The “Fit to Fight” is also widely available throughout the Internet, both in printed and electronic formats, so you should not have any trouble getting a copy.

Other worthy mentions

The above books and authors are certainly not the only out there to deal with the subject that concerns us here. They are, nevertheless, the ones I have found most adequate to be used in one’s training with good transfer to specific performance requirements. Keep in mind a couple of things, though – this review is still a PERSONAL opinion, and only speaking of the products I have seen and used so far. Be as it may, there are a couple more books you may want to check out.

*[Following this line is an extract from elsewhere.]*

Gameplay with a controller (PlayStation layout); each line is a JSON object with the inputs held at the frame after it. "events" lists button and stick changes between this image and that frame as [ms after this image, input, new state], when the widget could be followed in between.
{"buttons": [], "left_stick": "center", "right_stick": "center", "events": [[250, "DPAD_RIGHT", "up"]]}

This is book was published quite long ago, before the above ones, so the treatment of the topic is…well, consequent. Namely, the training methods presented in this one may not be cutting-edge and resulting from direct interaction with top-level competitors in a sport as physically demanding as MMA, but there are some other dimensions that make it a valuable read. First, it may appeal much better to all those people who do martial arts/sports other than MMA. For them, Staley does a beautiful job out of explaining the need to include some sort (preferably well organized) of physical preparation in their overall training. Second, with its design based on the so-called concurrent periodization, it possibly provides a better long term base for younger practitioners and those competing in sports that boil down to one or two tournaments a year.


Like all of his other works, this manual is written in a very straightforward fashion and with hands-on attitude in mind. What I liked about it is the approach from the standpoint of movement patterns (hinge, squat, pushing, pulling), as well as the treatment of topics such as breathing while exercising and grip training. For amateur fighters, who do not have either time or resources/access to logistics, this is a nice and handy book.


It was with heavy heart that I put this one in the “lower ranks” of this review. You see, I really like everything written by Ross Enamait, because it is very hard, if not impossible, to find a guy who attacks his subject with so much honesty and directness. The man himself was fighter and trains other fighters, so all his info is tried and tested. Speaking of which, it applies to any of his books, and you simply cannot go wrong with Enamait. However, I think he could use an advisor when it comes to putting a finishing touch on his products. The presentation, in technical terms, is not up to par with the information he gives. Anyway, the high point of this book is its emphasis on training the motor qualities, and using various tools as means to an end. In the days when so many people are obsessed with the tool (be it kettlebells, Bulgarian bags, resistance bands, what have you), it is really refreshing to see this kind of emphasis on getting the job done! 

[i] This is what I had in mind in the first note.

[i] While all three main books reviewed are aimed primarily at the performance in MMA, once you understand the material therein, you should be able to apply it for your own needs.